# Another 2x72 Belt Grinder



## jocat54 (Dec 28, 2018)

I have been slowly getting this together-finally got to the point of assembly to test it out. It didn't blow up or smoke so maybe it will work out okay
Used a 2hp treadmill motor and made the controller using an scr and diode bridge (about $18).
Still need to make a tool rest and electric box for the on/off switch and scr controller and find the room for it


----------



## Threadkiller (Mar 13, 2019)

nice job! How does the treadmill motor work under load?
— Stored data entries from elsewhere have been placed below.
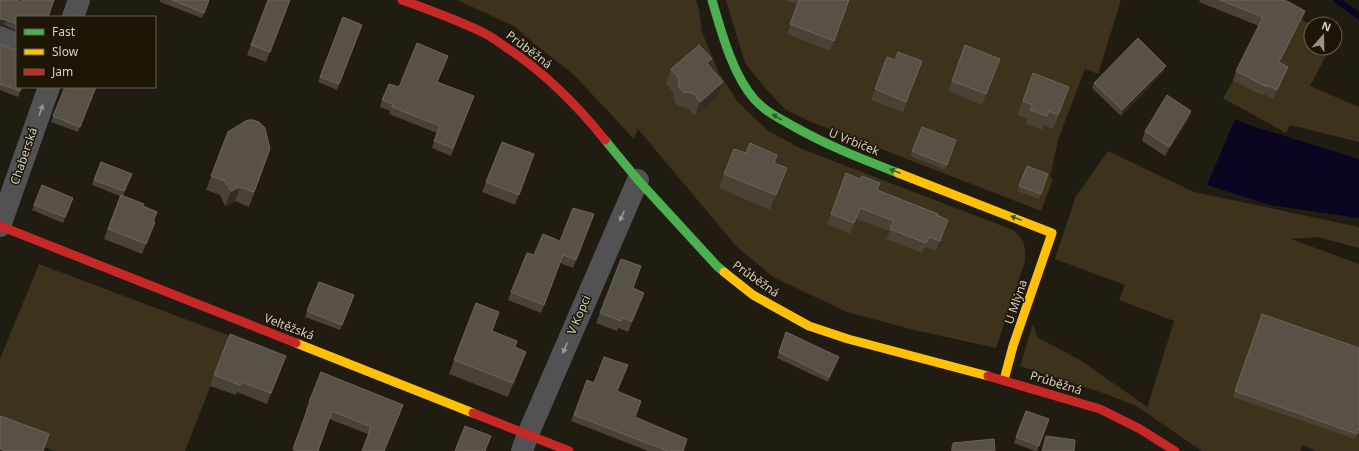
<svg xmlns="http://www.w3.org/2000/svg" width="1359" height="451" viewBox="0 0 1359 451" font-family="'Noto Sans',sans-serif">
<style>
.green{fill:#3d321b}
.water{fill:#0a0520}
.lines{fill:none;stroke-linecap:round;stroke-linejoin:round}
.stream{stroke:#0a0520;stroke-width:7}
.street{stroke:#525254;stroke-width:22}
.fast{stroke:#4caf50;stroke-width:9}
.slow{stroke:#ffc107;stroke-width:9}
.jam{stroke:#c62828;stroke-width:9}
.wall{fill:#484335}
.shaded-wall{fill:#312d20}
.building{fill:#575245;stroke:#6b6659}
.oneway{fill:#9b9893}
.oneway2{fill:#325b26}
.labels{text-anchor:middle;stroke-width:3;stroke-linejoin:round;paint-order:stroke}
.street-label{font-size:12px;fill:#d6d1c6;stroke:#1d1604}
</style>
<rect width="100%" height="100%" fill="#201c12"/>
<path class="green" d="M457 0H696L699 10 702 32 719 73 738 102 767 130 802 149 1013 230C1026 241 1025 244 1025 261L996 348 914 330 847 312 773 277 736 246 638 129 634 139 573 74 537 46 514 26Z
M726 0H1121L1098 74 1085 69 1058 140 1050 177 1053 179 1041 211 811 122 785 109 764 87 745 63Z
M1302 20 1311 24V48H1330L1310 86 1359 107V142L1290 125 1286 133 1223 98 1233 81 1263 96Z
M1108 151 1194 192 1359 227V248L1317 237 1291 239 1359 264V451H1316L1303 445 1300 451H1202L1136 406 1103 393 1020 366 1033 324 1037 337 1080 360 1146 406 1147 408 1174 321 1119 300 1125 285 1055 259 1076 196Z
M39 264 230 336 185 451H55L0 429V359Z"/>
<path class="water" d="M1235 119 1252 126 1359 159V218L1270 205 1207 185Z"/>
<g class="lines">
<path class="stream" d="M1337 0 1359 16"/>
<path class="street" d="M73 17 79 0
M0 37 17 44
M0 226 49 87
M522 451 528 434 638 180"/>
<path class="fast" d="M712 0C721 31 733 76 755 100 765 111 780 119 793 126 826 145 862 159 898 173
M605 140 638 180 717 266 724 272"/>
<path class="slow" d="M898 173 1052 233 1013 346 1004 380
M724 272 753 295 809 326 848 339 988 376
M296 343 473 413"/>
<path class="jam" d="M402 0C430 10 458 20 484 33 492 37 500 43 507 48 545 73 577 105 605 140
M0 226 296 343
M988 376 1100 409 1140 429 1175 451
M473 413 569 451"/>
</g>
<path class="wall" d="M0 0 17 17V31L4 25Z
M160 0H209L202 18 160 2Z
M268 0H290L266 62 247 55Z
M785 0H849L830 51 787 34 798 5Z
M1200 0H1285L1305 11 1302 20 1280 63 1285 76 1273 99 1264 94 1263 96 1233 81 1236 71 1259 26 1199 2Z
M343 17 362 25 337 90 318 82Z
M0 44 22 87 18 97 0 90Z
M965 45 1000 59 982 105 948 91Z
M887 57 895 60 922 61 903 112 871 100Z
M709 65 723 82 718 96 695 116 688 108 678 106 674 101 673 92 666 84 671 69Z
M1164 71 1121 116 1092 88 1094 83Z
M1033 73 1069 87 1053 129 1043 125 1042 130 1025 124 1027 119 1017 115Z
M438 82 474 96 451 156 432 148 437 133 389 114 390 111 380 107 382 100 399 87Z
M65 87H96L78 132 51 122Z
M1191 111 1188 120 1165 156 1142 141 1145 131Z
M922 127 956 140 945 170 910 156Z
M228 132 270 149 249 207 235 201 225 206 220 195 206 190Z
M534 154 515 205 482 192 486 182Z
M101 162 132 174 123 196 143 206 157 212 154 221 155 222 142 254 104 239 120 196 92 185Z
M774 163 787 168 770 210 719 188 724 174Z
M1027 166 1048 174 1039 199 1017 191Z
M846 173 878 190 948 220 936 251 925 247 922 253 886 239 890 231 856 219 850 234 827 224Z
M42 185 73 198 63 223 32 210Z
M594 214 573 268 560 263 541 313 508 300 511 292 534 255 560 241Z
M319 282 354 295 340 330 305 317Z
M633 288 644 293 628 332 618 328 617 331 596 323 600 313Z
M1262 314 1359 428 1355 439 1233 397Z
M492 331 515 347 526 352 508 397 449 374 454 360Z
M786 332 839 357 828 382 777 358Z
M286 356 267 404 237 392 236 395 210 386 214 375Z
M587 380 617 392 635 417 683 451H648L571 421Z
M309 402 403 405 368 434 329 419 318 451H293L307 410H306Z
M1026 411 1049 419 1037 451H1035L1014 443Z
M953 443 995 451H951V448Z"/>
<path class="shaded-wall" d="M1305 11 1302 20 1275 72 1279 62Z
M0 19 6 20 4 25H0Z
M712 59 706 73 707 63Z
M1166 66 1164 71 1121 116 1122 110Z
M1288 67 1285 76 1273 99 1277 90Z
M723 82 718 96 695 116 700 102Z
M1191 111 1188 120 1165 156 1169 147Z
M787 168 782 182 770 210 776 195Z
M240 187 235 201 225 206 231 191Z
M526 352 521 366 508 397 513 383Z"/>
<path class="building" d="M0 0H17L22 2V0H54L48 17H17V24L6 20 0 19Z
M172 0H209L204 13Z
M268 0H290L270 52 251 45Z
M799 0H849L834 41 790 24Z
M1220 0H1285L1305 11 1279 62 1288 67 1277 90 1267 85V87L1236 71 1263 17Z
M343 17 362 25 339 84 320 77Z
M1138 38 1166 66 1122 110 1094 83Z
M417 43 448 56 437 82 474 96 453 148 434 141 440 126 392 107 393 104 382 100 389 84 399 87Z
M0 44 15 50H17V87H22L20 91 0 84Z
M699 45 712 59 707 63 723 82 700 102 693 93 683 92 679 87 678 77 671 69Z
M965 45 1000 59 986 94 952 81Z
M898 52 922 61 906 102 875 89 887 57 895 60Z
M1033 73 1069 87 1058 115 1049 111 1047 116 1030 110 1032 105 1023 101Z
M65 87H96L80 127 53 116Z
M1167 95 1191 111 1169 147 1145 131Z
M248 120H253L259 122 265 128 270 149 254 192 240 187 231 191 225 181 211 176 228 132 244 122Z
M922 127 956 140 947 165 912 151Z
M502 142 534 154 519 195 486 182Z
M750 143 777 155 774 163 787 168 776 195 724 174 734 149 746 153Z
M101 162 132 174 124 191 94 180Z
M1027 166 1048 174 1041 194 1019 186Z
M846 173 860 179 862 176 880 183 877 190 938 214 937 215 948 220 940 241 929 237 926 243 890 229 894 221 860 208 854 223 831 214Z
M42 185 73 198 65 217 34 205Z
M121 195 144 204 143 206 157 212 153 221 155 222 146 244 108 229Z
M573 208 594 214 576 260 563 255 544 305 511 292 527 253 534 255 543 234 560 241Z
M621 259 641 266 633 288 644 293 632 321 622 318 621 321 600 313Z
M319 282 354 295 342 325 307 311Z
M476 303 499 312 492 331 517 341 515 347 526 352 513 383 454 360Z
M1262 314 1359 348V428L1357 434 1235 391Z
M786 332 839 357 829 377 779 352Z
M230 334 286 356 271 393 241 382 240 385 214 375Z
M604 357 628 365 617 391 641 401 635 417 687 439 683 451H668L574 415 587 380 594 383Z
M321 372 403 405 384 451H362L371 427 332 411 318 451H299L293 449 310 402H309Z
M1026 411 1049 419 1039 446 1016 437Z
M1 416 49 434 43 451H5L0 449V417Z
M465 426 491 436 485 451H455Z
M1046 436 1075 440 1074 451H1042Z
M994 439 995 451H953V443Z"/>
<defs><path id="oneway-solid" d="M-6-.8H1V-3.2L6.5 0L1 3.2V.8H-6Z"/></defs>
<g class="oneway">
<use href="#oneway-solid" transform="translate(41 110) rotate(-71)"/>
<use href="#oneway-solid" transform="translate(622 216) rotate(113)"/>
<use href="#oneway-solid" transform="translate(565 348) rotate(113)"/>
</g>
<g class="oneway2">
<use href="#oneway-solid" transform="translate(777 117) rotate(-149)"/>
<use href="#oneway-solid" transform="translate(895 171) rotate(-159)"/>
<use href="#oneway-solid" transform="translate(1016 218) rotate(-159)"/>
</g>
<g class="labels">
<g class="street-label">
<text transform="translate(529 50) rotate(37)" y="4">Průběžná</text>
<text transform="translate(854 142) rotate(22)" y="4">U Vrbiček</text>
<text transform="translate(24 156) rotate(-71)" y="4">Chaberská</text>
<text transform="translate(756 279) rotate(35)" y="4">Průběžná</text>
<text transform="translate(1016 302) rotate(-71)" y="4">U Mlýna</text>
<text transform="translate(579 315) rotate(-67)" y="4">V Kopci</text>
<text transform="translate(289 327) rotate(21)" y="4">Veltěžská</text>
<text transform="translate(1056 383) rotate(17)" y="4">Průběžná</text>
</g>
</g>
<rect x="16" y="16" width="140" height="72" fill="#1d1604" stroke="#676152"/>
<rect x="24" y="29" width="20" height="6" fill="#4caf50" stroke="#676152"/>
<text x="52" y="36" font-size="12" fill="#d6d1c6">Fast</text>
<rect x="24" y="49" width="20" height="6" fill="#ffc107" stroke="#676152"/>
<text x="52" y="56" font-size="12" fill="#d6d1c6">Slow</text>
<rect x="24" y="69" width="20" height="6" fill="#c62828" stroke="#676152"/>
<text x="52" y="76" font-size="12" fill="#d6d1c6">Jam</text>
<g transform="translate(1323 36) rotate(20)"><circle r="19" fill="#1d1604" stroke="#676152"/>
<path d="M0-3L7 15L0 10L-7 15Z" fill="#969287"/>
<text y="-6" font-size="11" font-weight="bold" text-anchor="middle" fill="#d6d1c6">N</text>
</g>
</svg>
I assume pretty well, they have to be pretty stout.


----------



## AGCB97 (Mar 13, 2019)

So what would be the normal SFM speed or range of the belt?


----------



## Buffalo21 (Mar 13, 2019)

A belt sander/grInder is a great shop asset, I bought a 2” x 48” Jancy RadiusMaster (about 4000 fpm) about 10 yrs ago, it may be the most used tool in the shop.


----------



## AGCB97 (Mar 13, 2019)

So a 4" drive pulley on a 3450 RPM motor should be just right?
Thanks
Aaron


----------



## Buffalo21 (Mar 13, 2019)

4 x 3.1416= 12.566”

12.566” x 3450 = 44,610”/min

44,610” / 12” = 3718 fpm

I would not what to be any slower, that speed will remove a lot of metal, the most important choice is going to be belt grit and composition. I have acess to a Burr-King that turns close to 7500 fpm, a speed I find to be too fast, its hard to control, it very easy to remove too much, as it god awful quick. I much prefer a machine in the 3500 to 4500 fpm range.

The best general purpose belt for me is a 2” x 48”, 50 grit, ceramic grit made by Carborundum. It’s coarse enough to remove metal quickly, but still leave a good edge finish. Any thing I tried below 50 grit, left gouges in the metal surface and above 80 grit, worked too slowly.

I was lucky one of the local, specialty steel manufacturers has machines that use my size belts, so I started to use their speed belts, because of the volume they use, the supplier get them to me for about $2/ea..


----------